Le déclin du respect de l'opinion des autres

Toula Foscolos

Toula Foscolos
Publié le 28 mai 2012
Le Messager Week-End

EXTRAITS

Avez-vous remarqué qu’après une centaine de jours de conflit, nous nous sommes enfoncés dans cette zone grise où ce qui désormais fait la une des médias n’est plus le problème en soi, mais bien les insultes qui fusent de part et d’autre. Au fil des semaines, surtout depuis la promulgation de la loi spéciale, le discours est devenu plus venimeux et plus mesquin que jamais.

Rima Elkouri de La Presse faisait remarquer : «On s'embarrasse de moins en moins de civilités. On confond les insultes et les arguments. On s'attaque aux gens plutôt qu'à leurs idées.»

Twitter déborde d’injures de tous genres. Plusieurs étudiants ont appelé au boycottage pur et simple de La Presse, qui a diffusé un sondage des plus douteux sur le conflit, et du festival Juste pour rire, parce que son fondateur, Gilbert Rozon, a critiqué le mouvement étudiant. La chroniqueuse Sophie Durocher du Journal de Montréal s’est fait injurier et traiter de tous les noms durant des marches populaires parce qu’elle ne supporte pas la cause des étudiants.

Nous venons de pénétrer dans le monde merveilleux du dogmatisme, cette doctrine pratiquée par des êtres prétendant posséder la vérité absolue. Le mouvement étudiant est devenu dogmatique en ce qu’il dit représenter tous les Québécois insatisfaits du statu quo, pendant que le gouvernement l’est tout autant en foulant les droits démocratiques les plus fondamentaux comme le droit de protester et de manifester.

Il est facile et paresseux intellectuellement de dénigrer son adversaire par des propos fallacieux, des demi-vérités, des attaques personnelles et la diabolisation de l’autre. Il est inquiétant de constater que la théorie à la Bush du «vous êtes contre nous ou avec nous» prévaut désormais depuis un certain temps.

Mais il n’y a pas de place en démocratie pour le dogmatisme. L’heure du dialogue respectueux et de la flexibilité a sonné. L’Histoire a prouvé que la désobéissance civile peut conduire à la violence. Et nous ne sommes pas immunisés contre ce genre de situation.

Le processus démocratique a été pris en otage par ceux qui crient le plus fort dans les deux camps. Et j’en ai assez.

Que cela vous plaise ou non, nous avons assisté au cours des 100 derniers jours à des actes répétés de désobéissance civile. C’est à la fois déconcertant et inspirant. La démocratie, aussi imparfaite soit-elle, est le meilleur système que je connaisse.

Aucun changement ne se produit en douce. Il faut parfois crier pour se faire entendre, mais peut-on le faire avec respect?

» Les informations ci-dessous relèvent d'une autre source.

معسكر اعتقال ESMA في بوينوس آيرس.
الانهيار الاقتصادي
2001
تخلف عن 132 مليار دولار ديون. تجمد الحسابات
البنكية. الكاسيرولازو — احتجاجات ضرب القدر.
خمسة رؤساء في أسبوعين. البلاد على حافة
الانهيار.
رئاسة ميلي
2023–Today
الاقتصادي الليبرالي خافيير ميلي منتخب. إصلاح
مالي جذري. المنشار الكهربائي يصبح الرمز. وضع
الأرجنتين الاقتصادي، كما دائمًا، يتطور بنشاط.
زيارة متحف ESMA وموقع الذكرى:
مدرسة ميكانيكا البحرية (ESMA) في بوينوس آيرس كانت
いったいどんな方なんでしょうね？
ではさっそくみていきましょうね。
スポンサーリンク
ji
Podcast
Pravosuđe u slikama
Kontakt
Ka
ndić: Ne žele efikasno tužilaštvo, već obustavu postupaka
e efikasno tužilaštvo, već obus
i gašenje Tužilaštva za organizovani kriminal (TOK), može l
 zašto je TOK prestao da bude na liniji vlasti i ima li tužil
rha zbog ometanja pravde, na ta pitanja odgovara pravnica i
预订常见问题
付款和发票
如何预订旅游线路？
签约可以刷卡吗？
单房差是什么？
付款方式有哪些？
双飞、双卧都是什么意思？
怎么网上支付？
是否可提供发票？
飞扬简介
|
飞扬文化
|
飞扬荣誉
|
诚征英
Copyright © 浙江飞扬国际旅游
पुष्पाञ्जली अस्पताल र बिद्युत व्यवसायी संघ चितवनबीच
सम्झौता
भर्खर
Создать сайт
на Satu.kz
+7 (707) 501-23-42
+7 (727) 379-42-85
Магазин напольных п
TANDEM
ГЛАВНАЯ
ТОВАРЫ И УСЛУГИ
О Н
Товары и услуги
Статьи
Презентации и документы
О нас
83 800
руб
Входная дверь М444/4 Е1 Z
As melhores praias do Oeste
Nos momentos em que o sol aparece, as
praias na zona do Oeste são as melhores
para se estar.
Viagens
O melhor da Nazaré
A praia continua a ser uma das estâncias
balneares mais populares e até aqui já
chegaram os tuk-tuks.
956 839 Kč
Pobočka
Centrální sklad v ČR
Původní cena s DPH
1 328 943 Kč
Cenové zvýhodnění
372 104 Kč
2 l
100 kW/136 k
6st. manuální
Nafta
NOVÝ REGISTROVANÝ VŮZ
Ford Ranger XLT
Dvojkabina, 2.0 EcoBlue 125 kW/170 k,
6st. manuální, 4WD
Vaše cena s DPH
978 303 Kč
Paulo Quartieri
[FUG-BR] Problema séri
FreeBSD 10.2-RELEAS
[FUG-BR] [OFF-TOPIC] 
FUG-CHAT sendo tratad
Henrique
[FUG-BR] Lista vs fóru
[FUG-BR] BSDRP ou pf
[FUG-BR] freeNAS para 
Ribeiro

Attaquez-vous au problème, pas aux individus. Débattez des enjeux plutôt que de distribuer des coups en bas de la ceinture. Cela abaisse le niveau intellectuel du discours.

La dissidence devrait être accueillie avec bienveillance en démocratie. Mais la liberté d’expression ne donne pas droit à la diffamation.

Finalement, ce qui importe ici est de progresser ensemble et non pas de décrocher une sorte de victoire arrogante.